Exercise directions: With the pictures left out, reproduce exactly the lines running from the line with "ring mcp: (108, 120)" to the last line of the material below.

Material for the task:
*** Block opens ***

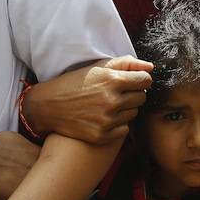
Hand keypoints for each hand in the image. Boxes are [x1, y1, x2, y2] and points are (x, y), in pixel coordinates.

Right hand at [25, 55, 152, 143]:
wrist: (48, 106)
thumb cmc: (75, 83)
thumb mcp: (97, 68)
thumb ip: (126, 64)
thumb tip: (151, 68)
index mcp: (112, 80)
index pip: (145, 80)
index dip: (140, 80)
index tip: (132, 82)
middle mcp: (112, 101)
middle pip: (141, 98)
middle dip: (133, 94)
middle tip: (117, 94)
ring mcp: (108, 120)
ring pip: (134, 114)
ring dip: (125, 109)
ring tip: (108, 105)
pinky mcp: (103, 135)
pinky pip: (125, 130)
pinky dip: (118, 125)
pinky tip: (104, 118)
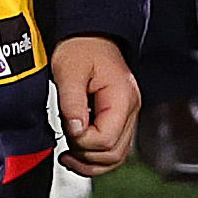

*** Block closes ***

Response area:
ring mcp: (108, 120)
ring pip: (134, 114)
ring dip: (125, 109)
ring tip: (108, 105)
pinky mcp: (103, 135)
pinky pip: (125, 130)
pinky dip: (118, 125)
pinky tip: (104, 118)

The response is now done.